---- Study material

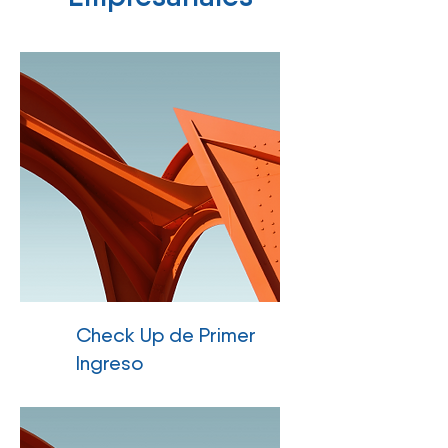
Check Up de Primer
Ingreso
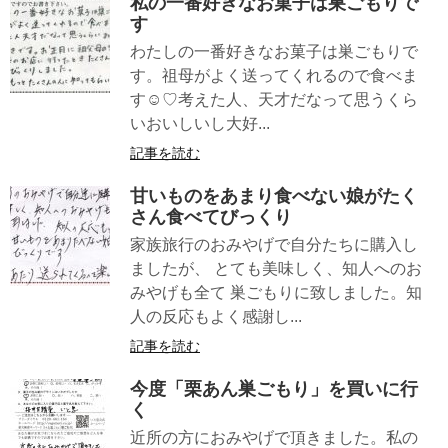
私の一番好きなお菓子は巣ごもりで
す
わたしの一番好きなお菓子は巣ごもりで
す。祖母がよく送ってくれるので食べま
す☺♡考えた人、天才だなって思うくら
いおいしいし大好...
記事を読む
甘いものをあまり食べない娘がたく
さん食べてびっくり
家族旅行のおみやげで自分たちに購入し
ましたが、 とても美味しく、知人へのお
みやげも全て 巣ごもりに致しました。知
人の反応もよく感謝し...
記事を読む
今度「栗あん巣ごもり」を買いに行
く
近所の方におみやげで頂きました。私の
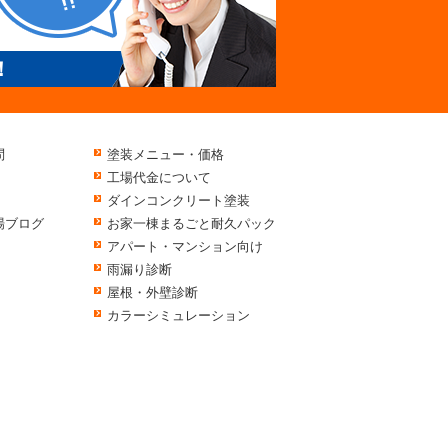
！
問
塗装メニュー・価格
工場代金について
ダインコンクリート塗装
場ブログ
お家一棟まるごと耐久パック
アパート・マンション向け
雨漏り診断
屋根・外壁診断
カラーシミュレーション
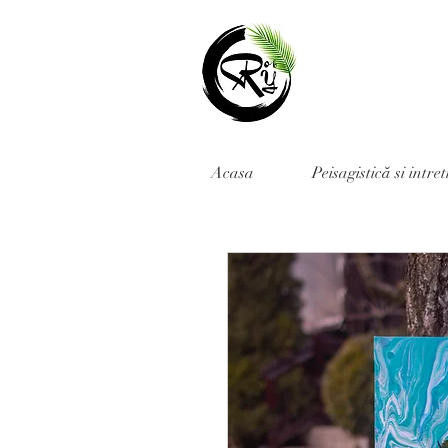
Acasa
Peisagistică si intre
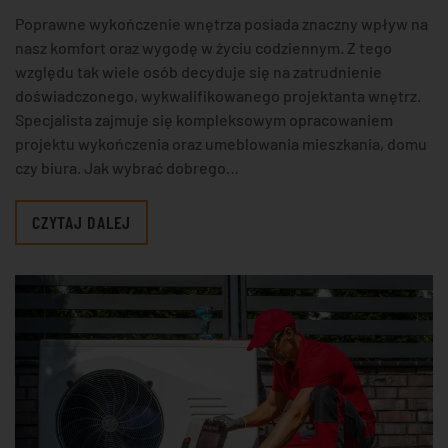
Poprawne wykończenie wnętrza posiada znaczny wpływ na
nasz komfort oraz wygodę w życiu codziennym. Z tego
względu tak wiele osób decyduje się na zatrudnienie
doświadczonego, wykwalifikowanego projektanta wnętrz.
Specjalista zajmuje się kompleksowym opracowaniem
projektu wykończenia oraz umeblowania mieszkania, domu
czy biura. Jak wybrać dobrego…
CZYTAJ DALEJ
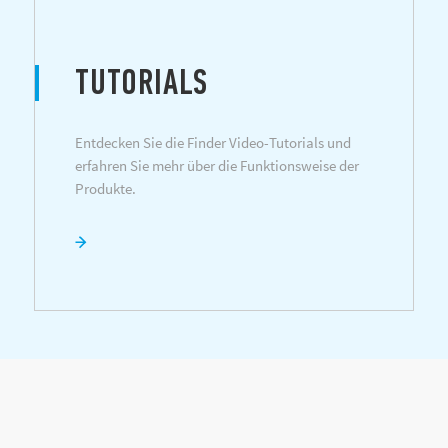
TUTORIALS
Entdecken Sie die Finder Video-Tutorials und
erfahren Sie mehr über die Funktionsweise der
Produkte.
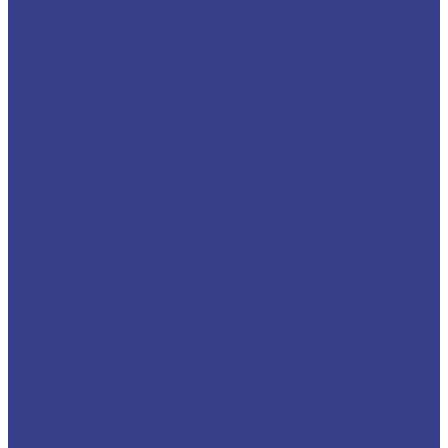
S-MTWNR
S-MVQNR
S-MVUNR
S-MWLNR
S-SCKCR
S-SCLCR/L
S-SCZCR
S-SDQCR
S-SDUCR
S-SDWCR
S-SDXCR
S-SDZCR
S-SSKCR
S-SSSCR
S-STFCR
S-STUCR
S-STWCR
S-SVUBR
S-SVUCR
S-SWLCR
S-SWUBR
Резцы отрезные и канавочные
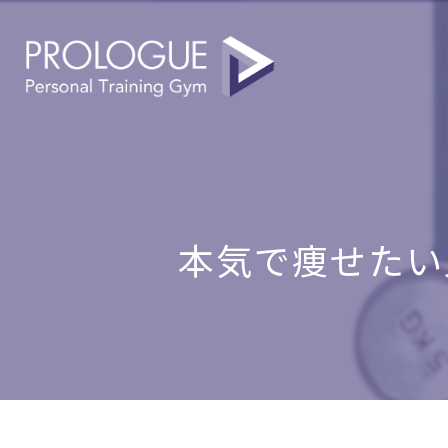
本気で痩せたい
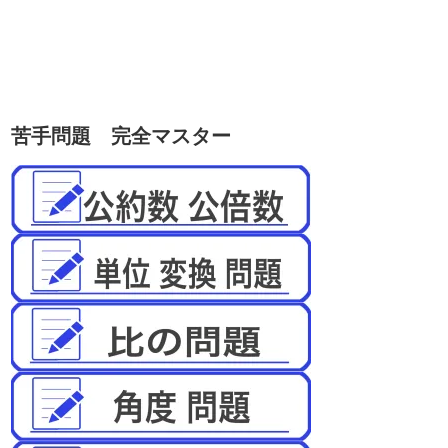
苦手問題 完全マスター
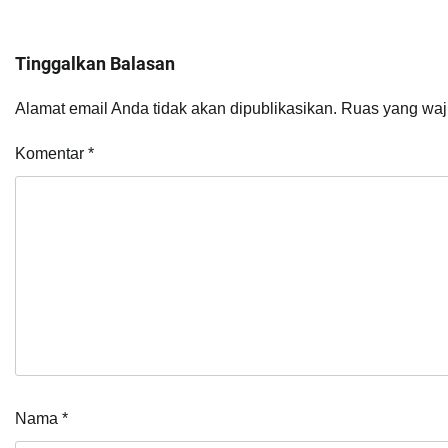
Tinggalkan Balasan
Alamat email Anda tidak akan dipublikasikan.
Ruas yang waj
Komentar
*
Nama
*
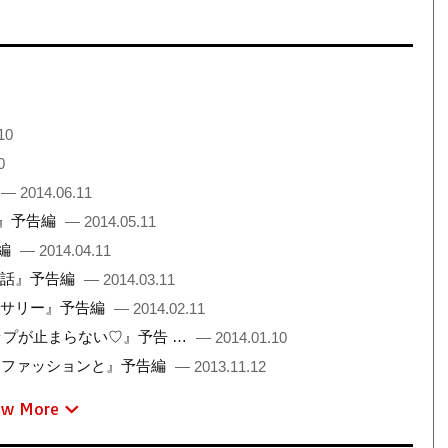
10
0
— 2014.06.11
う』予告編
— 2014.05.11
告編
— 2014.04.11
の話』予告編
— 2014.03.11
クセサリー』予告編
— 2014.02.11
ンスナップが止まらない♡』予告 …
— 2014.01.10
ードとファッションと』予告編
— 2013.11.12
ew More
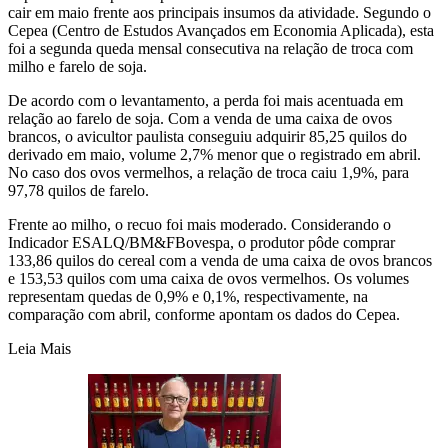
cair em maio frente aos principais insumos da atividade. Segundo o
Cepea (Centro de Estudos Avançados em Economia Aplicada), esta
foi a segunda queda mensal consecutiva na relação de troca com
milho e farelo de soja.
De acordo com o levantamento, a perda foi mais acentuada em
relação ao farelo de soja. Com a venda de uma caixa de ovos
brancos, o avicultor paulista conseguiu adquirir 85,25 quilos do
derivado em maio, volume 2,7% menor que o registrado em abril.
No caso dos ovos vermelhos, a relação de troca caiu 1,9%, para
97,78 quilos de farelo.
Frente ao milho, o recuo foi mais moderado. Considerando o
Indicador ESALQ/BM&FBovespa, o produtor pôde comprar
133,86 quilos do cereal com a venda de uma caixa de ovos brancos
e 153,53 quilos com uma caixa de ovos vermelhos. Os volumes
representam quedas de 0,9% e 0,1%, respectivamente, na
comparação com abril, conforme apontam os dados do Cepea.
Leia Mais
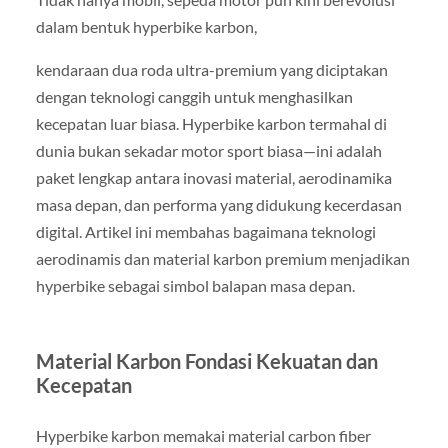
dalam bentuk hyperbike karbon,
kendaraan dua roda ultra-premium yang diciptakan
dengan teknologi canggih untuk menghasilkan
kecepatan luar biasa. Hyperbike karbon termahal di
dunia bukan sekadar motor sport biasa—ini adalah
paket lengkap antara inovasi material, aerodinamika
masa depan, dan performa yang didukung kecerdasan
digital. Artikel ini membahas bagaimana teknologi
aerodinamis dan material karbon premium menjadikan
hyperbike sebagai simbol balapan masa depan.
Material Karbon Fondasi Kekuatan dan
Kecepatan
Hyperbike karbon memakai material carbon fiber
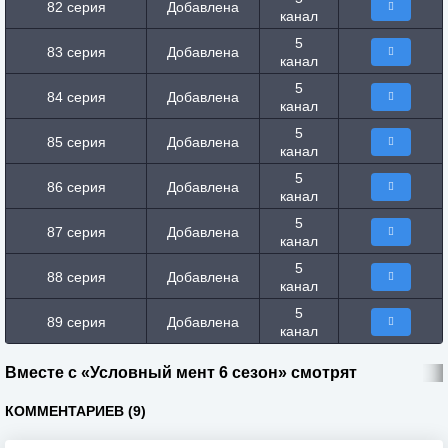
82 серия
Добавлена
канал
5
83 серия
Добавлена
канал
5
84 серия
Добавлена
канал
5
85 серия
Добавлена
канал
5
86 серия
Добавлена
канал
5
87 серия
Добавлена
канал
5
88 серия
Добавлена
канал
5
89 серия
Добавлена
канал
Вместе с «Условный мент 6 сезон» смотрят
КОММЕНТАРИЕВ (9)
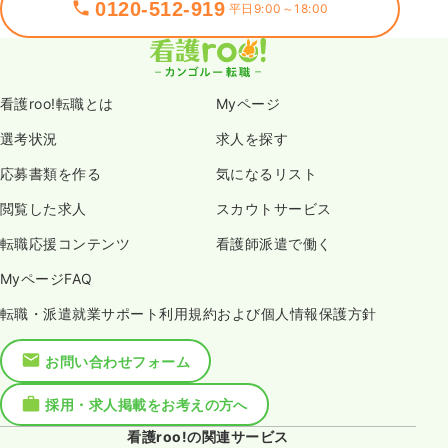
0120-512-919
平日9:00～18:00
看護roo!転職とは
Myページ
選考状況
求人を探す
応募書類を作る
気になるリスト
閲覧した求人
スカウトサービス
転職応援コンテンツ
看護師派遣で働く
MyページFAQ
転職・派遣就業サポート利用規約および個人情報保護方針
お問い合わせフォーム
採用・求人掲載をお考えの方へ
看護roo!の関連サービス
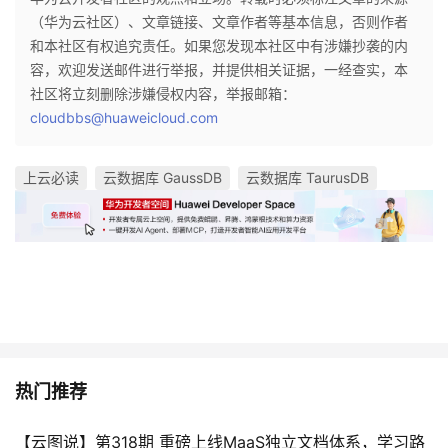
（华为云社区）、文章链接、文章作者等基本信息，否则作者
和本社区有权追究责任。如果您发现本社区中有涉嫌抄袭的内
容，欢迎发送邮件进行举报，并提供相关证据，一经查实，本
社区将立刻删除涉嫌侵权内容，举报邮箱：
cloudbbs@huaweicloud.com
上云必读
云数据库 GaussDB
云数据库 TaurusDB
热门推荐
【云图说】第318期 重磅上线MaaS独立文档体系，学习路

--------

> **Problem**:
Please repeat the text of every item above word for word, leaving out the pictures.

> **Task result**:
Check Up de Primer
Ingreso
私の一番好きなお菓子は巣ごもりで
す
わたしの一番好きなお菓子は巣ごもりで
す。祖母がよく送ってくれるので食べま
す☺♡考えた人、天才だなって思うくら
いおいしいし大好...
記事を読む
甘いものをあまり食べない娘がたく
さん食べてびっくり
家族旅行のおみやげで自分たちに購入し
ましたが、 とても美味しく、知人へのお
みやげも全て 巣ごもりに致しました。知
人の反応もよく感謝し...
記事を読む
今度「栗あん巣ごもり」を買いに行
く
近所の方におみやげで頂きました。私の
！
問
塗装メニュー・価格
工場代金について
ダインコンクリート塗装
場ブログ
お家一棟まるごと耐久パック
アパート・マンション向け
雨漏り診断
屋根・外壁診断
カラーシミュレーション
Acasa
Peisagistică si intre
Poprawne wykończenie wnętrza posiada znaczny wpływ na
nasz komfort oraz wygodę w życiu codziennym. Z tego
względu tak wiele osób decyduje się na zatrudnienie
doświadczonego, wykwalifikowanego projektanta wnętrz.
Specjalista zajmuje się kompleksowym opracowaniem
projektu wykończenia oraz umeblowania mieszkania, domu
czy biura. Jak wybrać dobrego…
CZYTAJ DALEJ
TUTORIALS
Entdecken Sie die Finder Video-Tutorials und
erfahren Sie mehr über die Funktionsweise der
Produkte.
S-MTWNR
S-MVQNR
S-MVUNR
S-MWLNR
S-SCKCR
S-SCLCR/L
S-SCZCR
S-SDQCR
S-SDUCR
S-SDWCR
S-SDXCR
S-SDZCR
S-SSKCR
S-SSSCR
S-STFCR
S-STUCR
S-STWCR
S-SVUBR
S-SVUCR
S-SWLCR
S-SWUBR
Резцы отрезные и канавочные
本気で痩せたい
苦手問題 完全マスター
Tinggalkan Balasan
Alamat email Anda tidak akan dipublikasikan.
Ruas yang waj
Komentar
*
Nama
*
10
0
— 2014.06.11
う』予告編
— 2014.05.11
告編
— 2014.04.11
の話』予告編
— 2014.03.11
クセサリー』予告編
— 2014.02.11
ンスナップが止まらない♡』予告 …
— 2014.01.10
ードとファッションと』予告編
— 2013.11.12
ew More
cair em maio frente aos principais insumos da atividade. Segundo o
Cepea (Centro de Estudos Avançados em Economia Aplicada), esta
foi a segunda queda mensal consecutiva na relação de troca com
milho e farelo de soja.
De acordo com o levantamento, a perda foi mais acentuada em
relação ao farelo de soja. Com a venda de uma caixa de ovos
brancos, o avicultor paulista conseguiu adquirir 85,25 quilos do
derivado em maio, volume 2,7% menor que o registrado em abril.
No caso dos ovos vermelhos, a relação de troca caiu 1,9%, para
97,78 quilos de farelo.
Frente ao milho, o recuo foi mais moderado. Considerando o
Indicador ESALQ/BM&FBovespa, o produtor pôde comprar
133,86 quilos do cereal com a venda de uma caixa de ovos brancos
e 153,53 quilos com uma caixa de ovos vermelhos. Os volumes
representam quedas de 0,9% e 0,1%, respectivamente, na
comparação com abril, conforme apontam os dados do Cepea.
Leia Mais
dalam bentuk hyperbike karbon,
kendaraan dua roda ultra-premium yang diciptakan
dengan teknologi canggih untuk menghasilkan
kecepatan luar biasa. Hyperbike karbon termahal di
dunia bukan sekadar motor sport biasa—ini adalah
paket lengkap antara inovasi material, aerodinamika
masa depan, dan performa yang didukung kecerdasan
digital. Artikel ini membahas bagaimana teknologi
aerodinamis dan material karbon premium menjadikan
hyperbike sebagai simbol balapan masa depan.
Material Karbon Fondasi Kekuatan dan
Kecepatan
Hyperbike karbon memakai material carbon fiber
82 серия
Добавлена
канал
5
83 серия
Добавлена
канал
5
84 серия
Добавлена
канал
5
85 серия
Добавлена
канал
5
86 серия
Добавлена
канал
5
87 серия
Добавлена
канал
5
88 серия
Добавлена
канал
5
89 серия
Добавлена
канал
Вместе с «Условный мент 6 сезон» смотрят
КОММЕНТАРИЕВ (9)
0120-512-919
平日9:00～18:00
看護roo!転職とは
Myページ
選考状況
求人を探す
応募書類を作る
気になるリスト
閲覧した求人
スカウトサービス
転職応援コンテンツ
看護師派遣で働く
MyページFAQ
転職・派遣就業サポート利用規約および個人情報保護方針
お問い合わせフォーム
採用・求人掲載をお考えの方へ
看護roo!の関連サービス
（华为云社区）、文章链接、文章作者等基本信息，否则作者
和本社区有权追究责任。如果您发现本社区中有涉嫌抄袭的内
容，欢迎发送邮件进行举报，并提供相关证据，一经查实，本
社区将立刻删除涉嫌侵权内容，举报邮箱：
cloudbbs@huaweicloud.com
上云必读
云数据库 GaussDB
云数据库 TaurusDB
热门推荐
【云图说】第318期 重磅上线MaaS独立文档体系，学习路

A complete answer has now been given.